A final pleasant distraction for the kitchen gardener is imagining meals from vegetables that haven’t had a place in the kitchen garden for a while or have never had one. Is this the year to grow a few Savoy cabbages again, to grow broccoli raab instead of relying on spring kale buds or maybe to plant some rows of flint corn to dry and grind for polenta?

Seed catalogs 2015I’ve been spending the past week indulging in all these distractions as I page through favorite Maine catalogs, Fedco, Johnny’s and Pinetree, Oregon’s Territorial Seed Company, British Columbia’s West Coast Seeds, and some wonderful, smaller Pacific Northwest seed company catalogs in print and online, Adaptive Seeds and Wild Garden Seed from Oregon and Uprising Seeds from Bellingham, Washington. I’m getting close to finalizing orders, to finding a balance between old and new, familiar and startling, between comforting tastes and exciting new flavors.

While non-orange carrots seem a bit trendy I’m tempted to order some purple, red and yellow carrots. Many companies offer Purple Haze, a 2006 AAS winner, and Yellowstone, a truly yellow carrot. Uprising Seeds offers Dragon, a dark red to purple carrot, claiming that it’s spicy and sweet. New this year at Territorial is Red Samurai, “a great tasting true red carrot.” I’ve been roasting my favorite orange Mokum carrots sprinkled with cumin and coriander seeds following a recipe in Yotam Ottolenghi’s inspiring new cookbook Plenty More (2014). Adding purple, red and yellow shades to this mix would be pretty on a summer or winter table.

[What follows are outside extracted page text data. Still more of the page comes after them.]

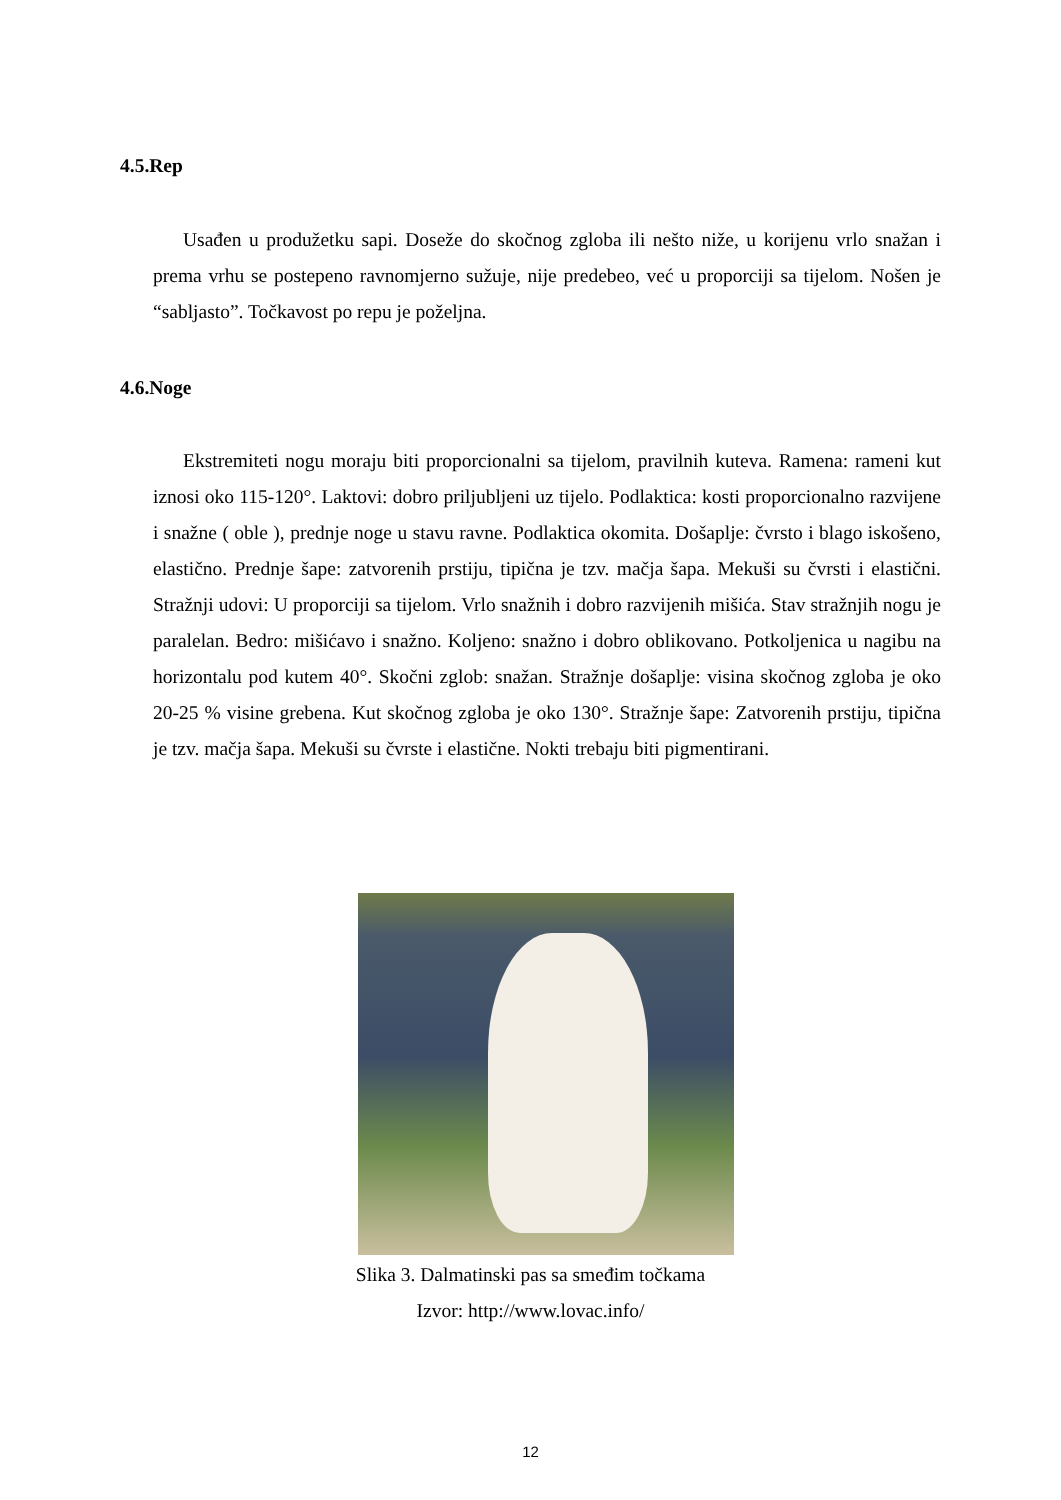4.5.Rep
Usađen u produžetku sapi. Doseže do skočnog zgloba ili nešto niže, u korijenu vrlo snažan i prema vrhu se postepeno ravnomjerno sužuje, nije predebeo, već u proporciji sa tijelom. Nošen je “sabljasto”. Točkavost po repu je poželjna.
4.6.Noge
Ekstremiteti nogu moraju biti proporcionalni sa tijelom, pravilnih kuteva. Ramena: rameni kut iznosi oko 115-120°. Laktovi: dobro priljubljeni uz tijelo. Podlaktica: kosti proporcionalno razvijene i snažne ( oble ), prednje noge u stavu ravne. Podlaktica okomita. Došaplje: čvrsto i blago iskošeno, elastično. Prednje šape: zatvorenih prstiju, tipična je tzv. mačja šapa. Mekuši su čvrsti i elastični. Stražnji udovi: U proporciji sa tijelom. Vrlo snažnih i dobro razvijenih mišića. Stav stražnjih nogu je paralelan. Bedro: mišićavo i snažno. Koljeno: snažno i dobro oblikovano. Potkoljenica u nagibu na horizontalu pod kutem 40°. Skočni zglob: snažan. Stražnje došaplje: visina skočnog zgloba je oko 20-25 % visine grebena. Kut skočnog zgloba je oko 130°. Stražnje šape: Zatvorenih prstiju, tipična je tzv. mačja šapa. Mekuši su čvrste i elastične. Nokti trebaju biti pigmentirani.
Slika 3. Dalmatinski pas sa smeđim točkama
Izvor: http://www.lovac.info/
12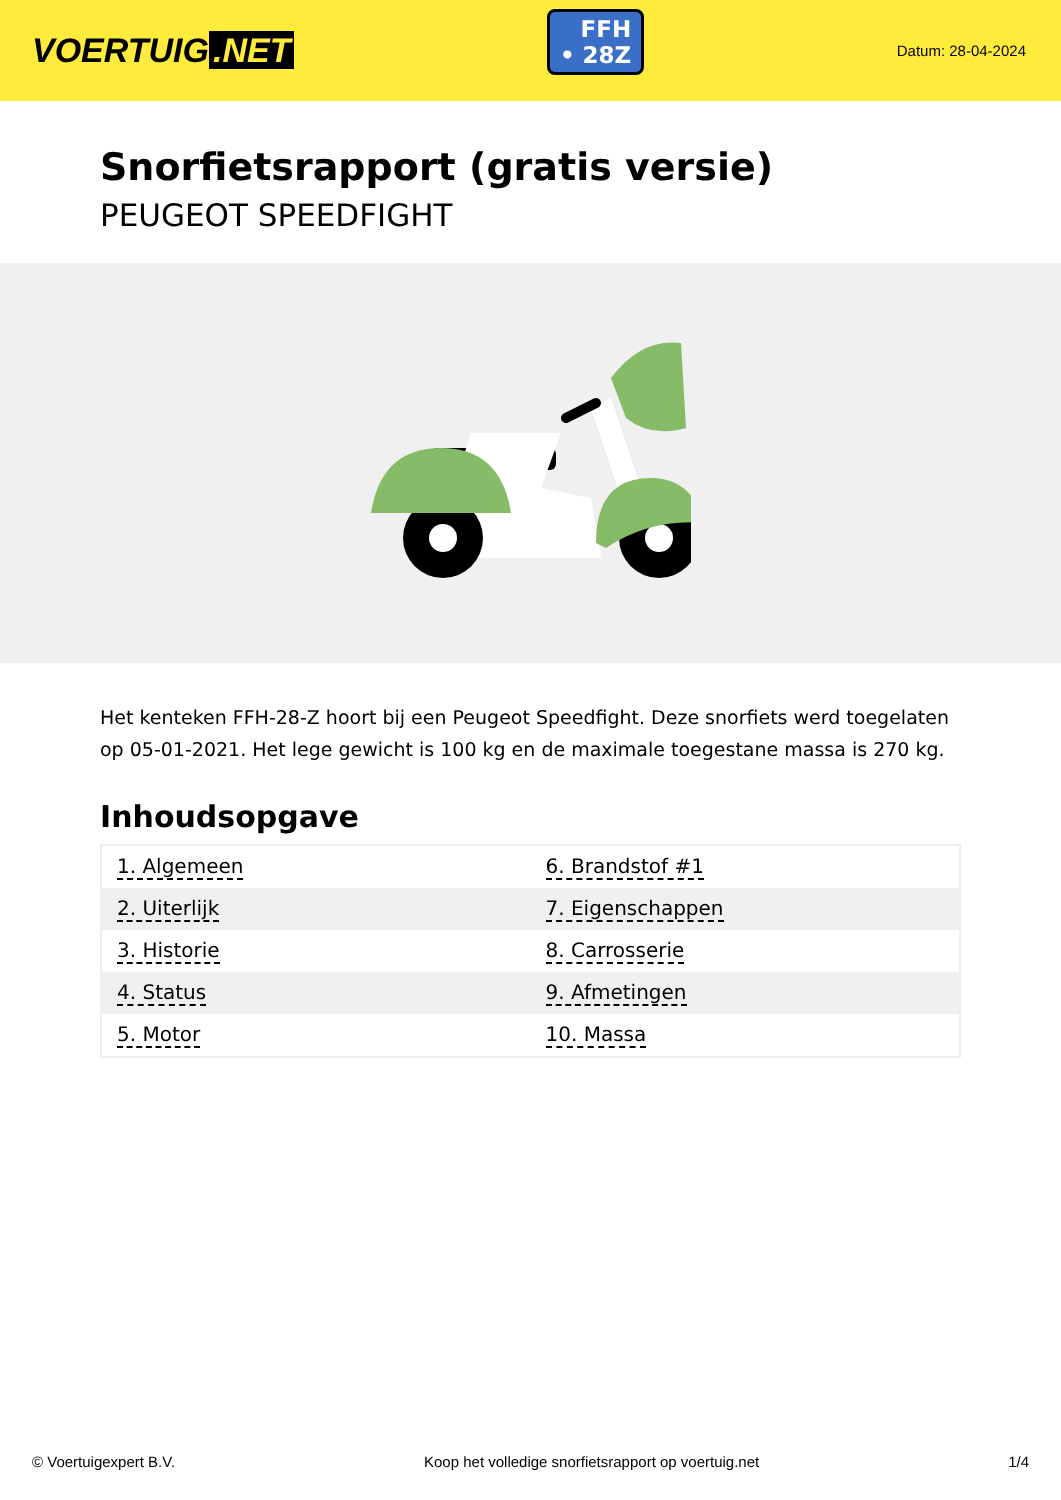VOERTUIG.NET
FFH
• 28Z
Datum: 28-04-2024
Snorfietsrapport (gratis versie)
PEUGEOT SPEEDFIGHT
Het kenteken FFH-28-Z hoort bij een Peugeot Speedfight. Deze snorfiets werd toegelaten op 05-01-2021. Het lege gewicht is 100 kg en de maximale toegestane massa is 270 kg.
Inhoudsopgave
| 1. Algemeen | 6. Brandstof #1 |
| 2. Uiterlijk | 7. Eigenschappen |
| 3. Historie | 8. Carrosserie |
| 4. Status | 9. Afmetingen |
| 5. Motor | 10. Massa |
© Voertuigexpert B.V. Koop het volledige snorfietsrapport op voertuig.net 1/4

Brussels sprouts have satisfied our taste for cabbage flavor from the winter garden and their great cold hardiness and manageable size are other points in their favor. For two people, a dozen small Brussels sprouts are gone in one meal while a whole cabbage lasts for several days at least. Still Savoy cabbage with its crinkly leaves and sweet cabbage flavor tempts me this year. When I used to grow it, I made a delicious pasta dish with buckwheat noodles, Fontina cheese and Savoy cabbage wilted in olive oil and lots of garlic. I’m going to order seeds of January King, an heirloom offered by Uprising, Adaptive and West Coast Seeds. A point in its favor is its cold hardiness.  Uprising’s catalog description calls it “practically indestructible.”

Flower buds from kale, Brussels sprouts and mustards are an early spring treat, sweet with only a slight cabbage flavor. Broccoli Raab looks similar but has a much more pungent flavor. Whenever friends serve it, I wonder why I don’t grow it. It’s so delicious. This year I plan to. Territorial carries Sorrento and Fedco carries Quarantina, meaning “40 days,” the time to maturity for this fast-growing Italian green. I’ll plant it for a fall and early winter crop.

Fedco and Adaptive Seeds offer Abenaki flint corn, described by Adaptive as “best for polenta, grits and wet batter cornbread” and “tolerant of difficult growing conditions.” I have success ripening sweet corn listed at 70 days to maturity so I’m optimistic that Abenaki, listed at 80-90 days to maturity will ripen so I can experiment with grinding our own polenta. Soft, warm polenta topped with sautéed greens or roasted vegetables is a favorite winter meal as is polenta cooled, sliced and grilled and served hot with sausages or pork chops. Of all this year’s seed order candidates, this one will be the biggest experiment.

All of these distractions are part of the pleasure of planning a kitchen garden, a perfect way to spend early January days. I’ll send in the orders in the next few days and soon boxes of seeds will arrive at the mailbox carrying the promise of many delicious meals in the garden year ahead.